Task description: Which lines in the records below contain the word "transparent"? Copy each one out.

Stored data:
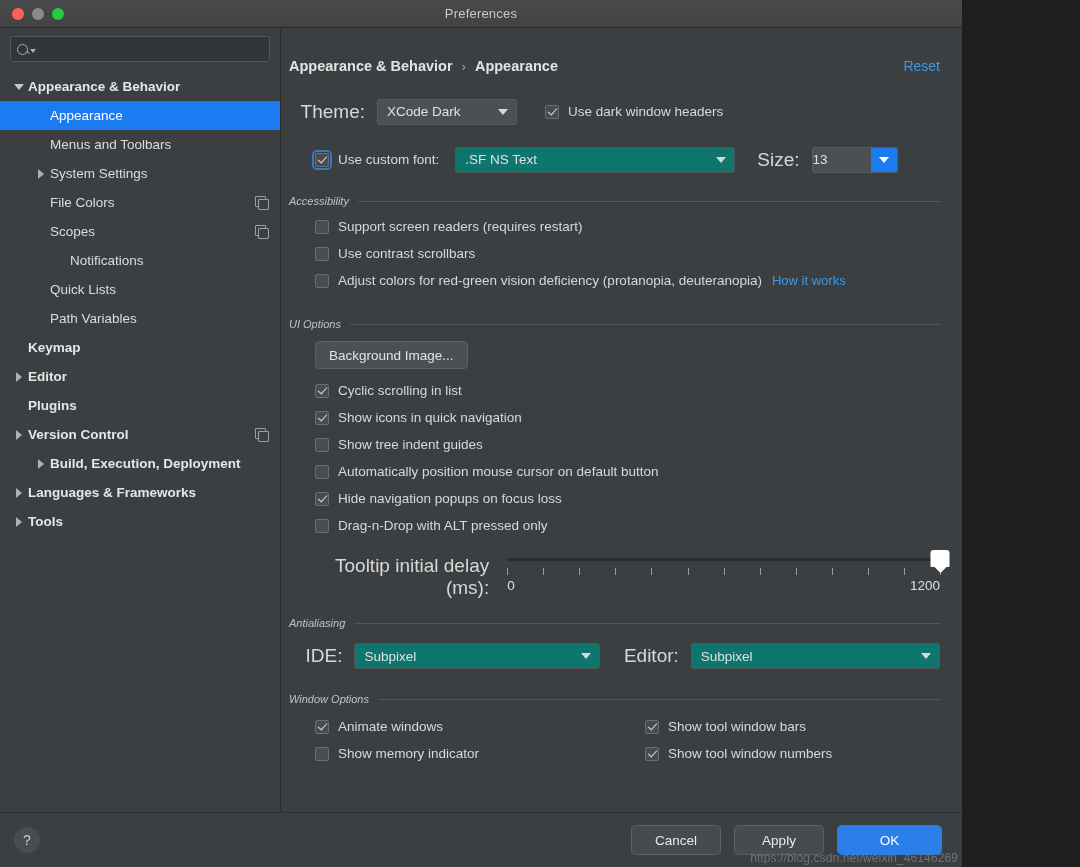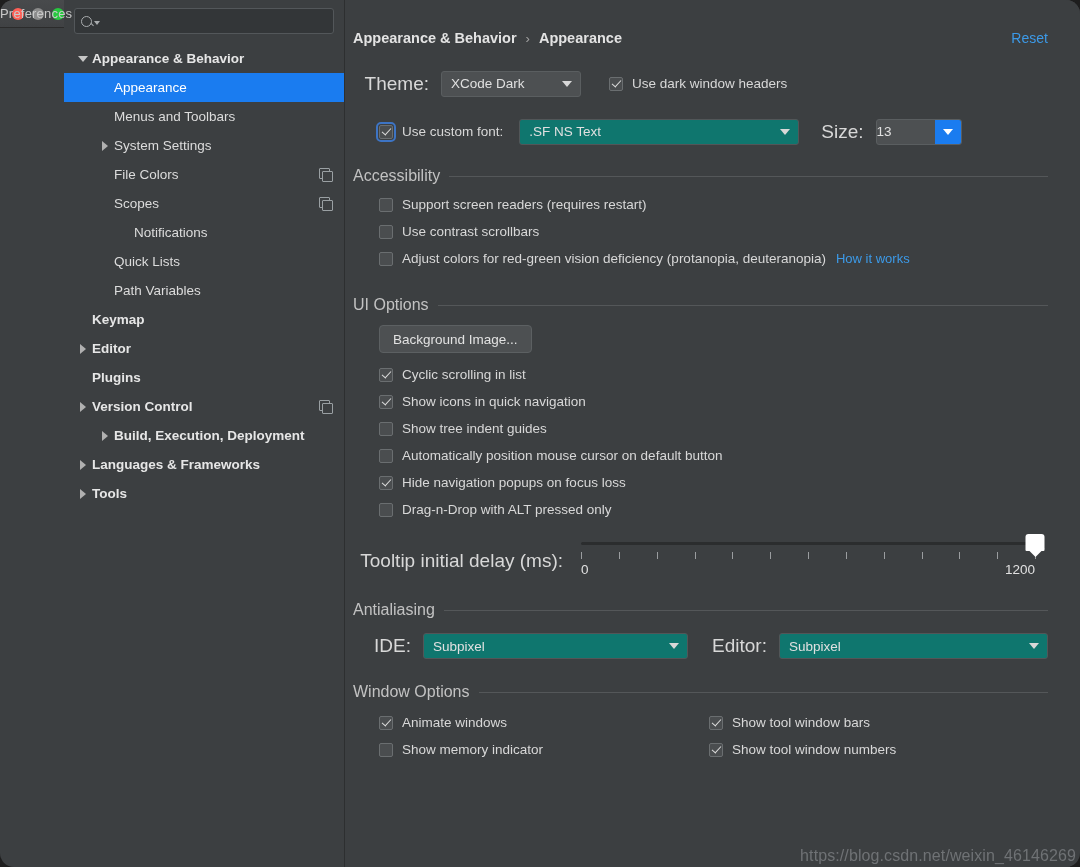--- a/index.html
+++ b/index.html
@@ -4,25 +4,24 @@
 <style>
   * { box-sizing: border-box; margin: 0; padding: 0; }
   html, body {
     width: 1080px; height: 867px;
     background: #1e1e1e;
     font-family: "Liberation Sans", sans-serif;
     overflow: hidden;
   }
   .window {
     position: relative;
-    width: 1080px; height: 867px;
+    width: 962px; height: 867px;
     background: #3c3f41;
-    display: flex; 
+    display: flex; flex-direction: column;
     overflow: hidden;
-    border-radius: 14px;
   }
 
   
   .titlebar {
     height: 28px;
     background: linear-gradient(#484a4c, #404244);
     border-bottom: 1px solid #2b2b2b;
     display: flex; align-items: center;
     position: relative;
     flex: 0 0 28px;
@@ -145,21 +144,21 @@
     content:""; position:absolute; left:4px; top:0.5px;
     width:4px; height:8px; border:solid #dcdcdc; border-width:0 1.7px 1.7px 0;
     transform: rotate(42deg);
   }
   .cbox.focused { outline:2px solid #3d74c4; outline-offset:1px; }
   .cb-label { font-size:13.5px; color:#d8d8d8; margin-left:9px; white-space:nowrap; }
   .inline-link { font-size:13px; color:#3c9ae8; margin-left:10px; cursor:pointer; white-space:nowrap;}
 
   
   .group { display:flex; align-items:center; gap:9px; margin-top:2px; }
-  .group-title { font-size:16px; color:#c2c2c2; white-space:nowrap; }
+  .group-title { font-size:11px; color:#c2c2c2; white-space:nowrap;font-style:italic; }
   .rule { flex:1; height:1px; background:#545759; }
 
   
   .slider-wrap { position:relative; height:48px; }
   .track { position:absolute; left:0; right:0; top:5px; height:3px; background:#2b2d2e; border-radius:2px; }
   .ticks { position:absolute; left:0; right:0; top:15px; height:8px; }
   .tick { position:absolute; top:0; width:1px; height:7px; background:#9a9d9f; }
   .knob {
     position:absolute; top:-3px; width:19px; height:17px; background:#ffffff;
     border-radius:3px 3px 1px 1px; transform: translateX(-50%);
@@ -185,21 +184,21 @@
   .fbtn {
     height:30px; min-width:90px; border-radius:5px; border:1px solid #5c6062;
     background:#484b4d; color:#e8e8e8; font-size:13.5px; margin-left:13px;
     display:inline-flex;align-items:center;justify-content:center;cursor:pointer;
     font-family:"Liberation Sans", sans-serif;
   }
   .fbtn.primary { background:#2a7fe8; border-color:#2a7fe8; color:#fff; min-width:105px;}
 
   .watermark{
     position:absolute; right:4px; bottom:2px;
-    font-size:16px; color:#6f7275; letter-spacing:.1px;
+    font-size:12px; color:#6f7275; letter-spacing:.1px;
     font-family:"Liberation Sans", sans-serif; pointer-events:none;
   }
 </style>
 </head>
 <body>
 
 <div class="window">
 
   <div class="titlebar">
     <div class="traffic">

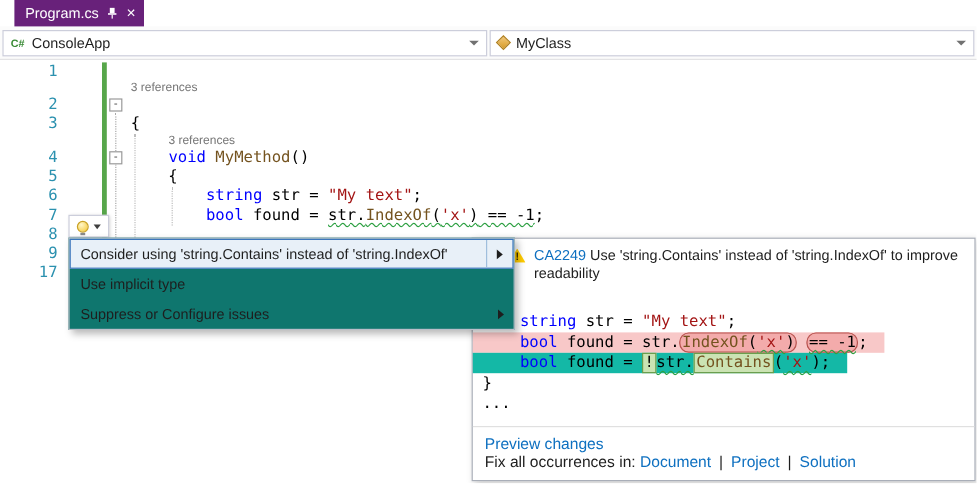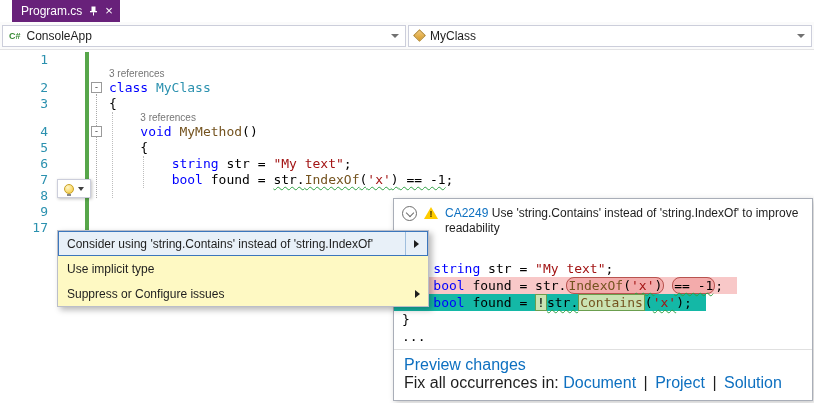--- a/index.html
+++ b/index.html
@@ -52,23 +52,23 @@
   .bulbbox { position:absolute; left:57px; top:129px; width:34px; height:19px; background:#fff;
              border:1px solid #CCCEDB; display:flex; align-items:center; justify-content:center;
              gap:4px; z-index:25; box-shadow:1px 1px 3px rgba(0,0,0,.25); cursor:pointer; }
   .bulb { width:10px; height:10px; border-radius:50%; position:relative;
           background:radial-gradient(circle at 35% 30%, #FFF6C9, #F5C731); border:1px solid #C9A227; }
   .bulb::after { content:""; position:absolute; left:2px; bottom:-3px; width:4px; height:2px; background:#8A8A8A; }
   .bulbarrow { width:0; height:0; border-left:3.5px solid transparent;
                border-right:3.5px solid transparent; border-top:4px solid #3F3F3F; }
 
   
-  .menu { position:absolute; left:57px; top:148px; width:372px; background:#fef9c3;
+  .menu { position:absolute; left:57px; top:148px; width:372px; background:#0f766e;
           border:1px solid #BBBEC9; box-shadow:3px 3px 6px rgba(0,0,0,.28); z-index:30;
-          font-family:"Liberation Sans",sans-serif; font-size:12px;margin-top:32px; }
+          font-family:"Liberation Sans",sans-serif; font-size:12px; }
   .menu-item { height:25px; display:flex; align-items:center; padding-left:9px;
                color:#1E1E1E; cursor:pointer; position:relative; }
   .menu-item.selected { background:#E8F0F8; border:1px solid #3B76BC; padding-left:8px; }
   .arrowcell { margin-left:auto; align-self:stretch; width:22px; display:flex;
                align-items:center; justify-content:center; border-left:1px solid #9FBEDD; }
   .subarrow { width:0; height:0; border-top:4px solid transparent; border-bottom:4px solid transparent;
               border-left:5px solid #1E1E1E; }
   .plainarrowcell { margin-left:auto; width:22px; display:flex; align-items:center; justify-content:center; }
 
   
@@ -89,21 +89,21 @@
                 font-size:9px; font-weight:bold; color:#403000; line-height:11px; }
   .code-link { color:#0E70C0; cursor:pointer; }
   .pop-code { padding:3px 0 2px; font-family:"DejaVu Sans Mono","Liberation Mono",monospace;
               font-size:13px; }
   .pline { min-height:17px; line-height:17px; white-space:pre; padding:0 14px 0 8px; width:max-content; }
   .pline.removed { background:#F8C8C8; }
   .pline.added { background:#14b8a6; }
   .dbox { border:1px solid; padding:0 1px; }
   .dbox.red { border-color:#B85450; background:#F3ABAB;border-radius:8px; }
   .dbox.green { border-color:#6B9E4E; background:#CBE3B3; }
-  .pop-footer { margin-top:auto; border-top:1px solid #E0E0E0; padding:6px 10px 8px; font-size:16px; color:#1E1E1E; }
+  .pop-footer { margin-top:auto; border-top:1px solid #E0E0E0; padding:6px 10px 8px; font-size:13px; color:#1E1E1E; }
   .pop-footer .fixline { }
   .link { color:#0E70C0; cursor:pointer; }
   .sep { color:#1E1E1E; margin:0 3px; }
 </style>
 </head>
 <body>
 
 <div class="window">
 
   <div class="tabbar">
@@ -142,21 +142,20 @@
     <div id="editor-lines">
         <div class="eline">
           <span class="ln">1</span>
           <span class="foldcol"></span>
           <span class="codespan"></span>
         </div>
         <div class="refs" style="margin-left: 109px;">3 references</div>
         <div class="eline">
           <span class="ln">2</span>
           <span class="foldcol foldbox">-</span>
-          <span class="codespan"><span class="tk kw">class </span><span class="tk type">MyClass</span></span>
         </div>
         <div class="eline">
           <span class="ln">3</span>
           <span class="foldcol"></span>
           <span class="codespan"><span class="tk plain">{</span></span>
         </div>
         <div class="refs" style="margin-left: 140.32px;">3 references</div>
         <div class="eline">
           <span class="ln">4</span>
           <span class="foldcol foldbox">-</span>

Solution:
   .bulbarrow { width:0; height:0; border-left:3.5px solid transparent;
                border-right:3.5px solid transparent; border-top:4px solid #3F3F3F; }
   .subarrow { width:0; height:0; border-top:4px solid transparent; border-bottom:4px solid transparent;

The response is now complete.